Earth Today | A move towards social forestry
JAMAICA’S FORESTRY Department is looking to communities as a part of the answer to realising expanded forest cover for the island while also reaping climate change risk reduction benefits, such as carbon capture, which has helped to cool global temperatures.
This is the word from new Chief Executive Officer and Conservator of Forests Ainsley Henry.
“One of the significant things we are seeking to do is engage forest adjacent communities and ensure that social forestry is a part of what we do,” he told The Gleaner in a recent interview.
Social forestry prioritises the management of forests for communities, from filling the demand for timber, wood and fuel to food, while also securing benefits such as biodiversity conservation and improvements in air quality.

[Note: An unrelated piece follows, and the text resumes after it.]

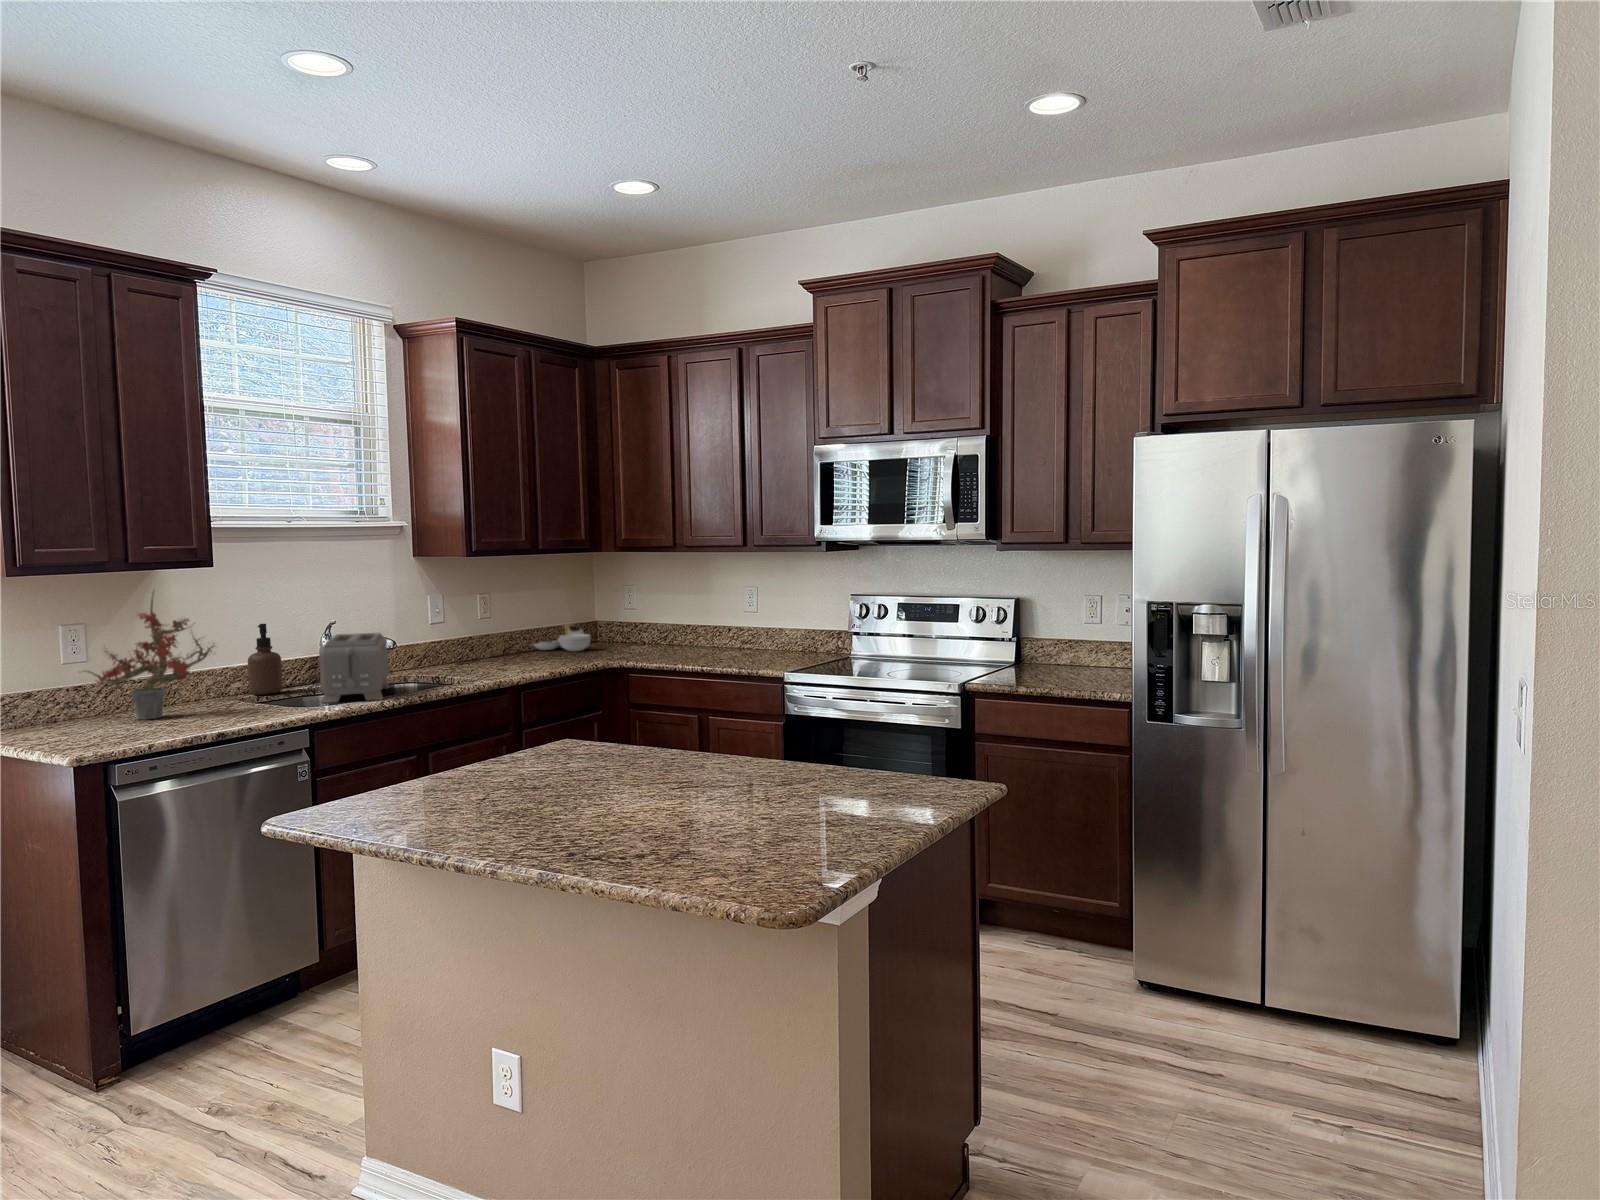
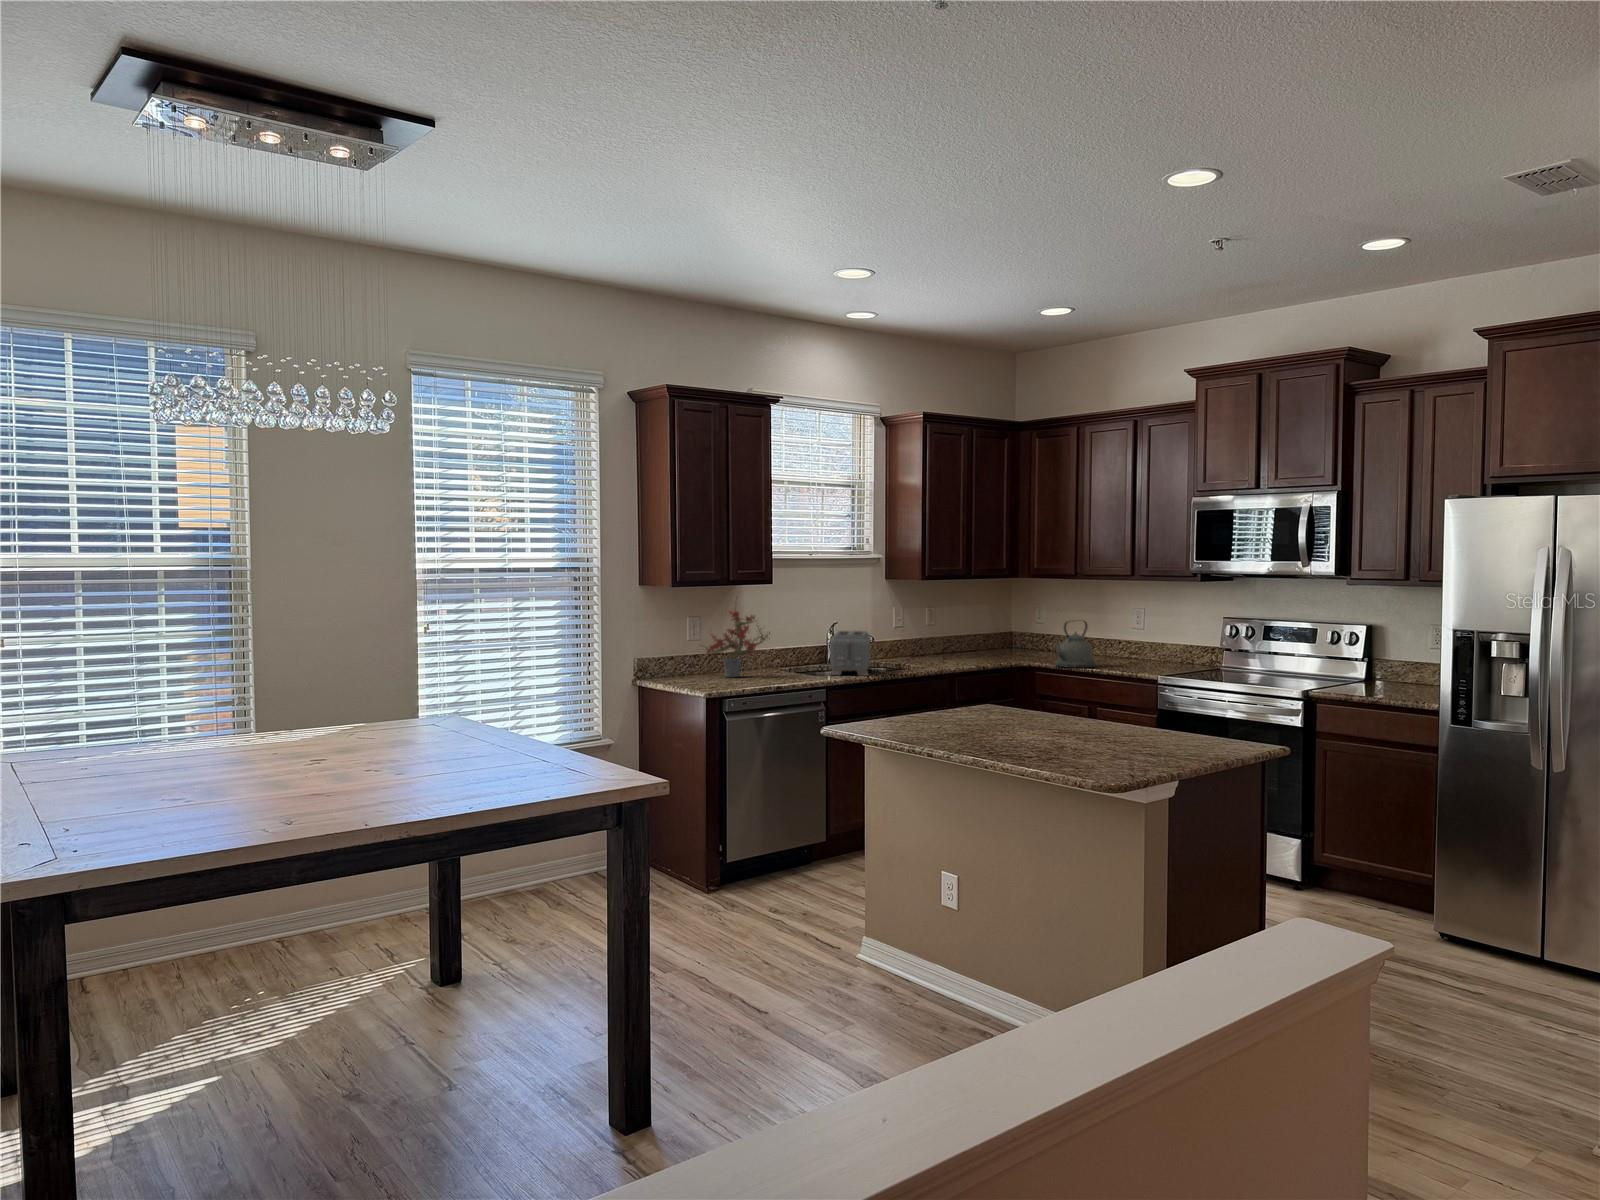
kettle: none [645,604,702,667] -> present [1053,621,1096,668]
soap dispenser: present [248,624,283,695] -> none [783,622,803,669]
cutting board: present [534,624,605,651] -> none [965,631,1022,654]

“We recognise that the actual conservation and sustainable management of forests cannot be done from Kingston. It has to be done from a local level as well,” Henry added.
His comments align with the National Forest Management and Conservation Plan 2016, which sets the framework for, among other things, analysing the causes of and addressing threats to forest health and vitality from natural disasters and human activities, including threats from fire, pollution pests, disease and invasive alien species.
The plan also looks at developing financing strategies that outline the short-, medium- and long-term financial planning for achieving sustainable forest management, taking into account domestic, private sector and foreign funding sources.
EU BUDGET SUPPORT PROGRAMME
According to Henry, the Forestry Department has a number of options at its disposal for the integration of communities into forest management and benefit sharing. Not the least of these, he said, has been the EU Budget Support Programme.
“The EU Budget Support Programme is ongoing, and a part of what that programme has allowed us to provide is project support for alternative programmes in forest adjacent communities across the country – in 46 of them, in fact,” he said.
“We have provided greenhouses and started craft enterprises. The South East Cockpit Country project, for example, not only have they created a brand and series of craft items, they have also engaged with big hotel chains as a market. That is the sort of initiative and enterprise we are seeking to do to make forests a place not just to visit, but also a place from which to work, raise families and do business,” Henry added.
Some $240 million, the CEO said, has been earmarked for the projects, which are currently at different stages of implementation. They include the completed climate-smart water harvesting and conservation effort at Bamboo Primary and the farm reforestation and water collection at the Ebenezer Home for the Mentally Challenged.
Henry said that while some of the projects had been impacted by the COVID-19 pandemic, local teams were pressing ahead with their efforts.
“We started the engagement from early last year. Unfortunately, COVID-19 slowed some things down. However, work is ongoing,” he explained.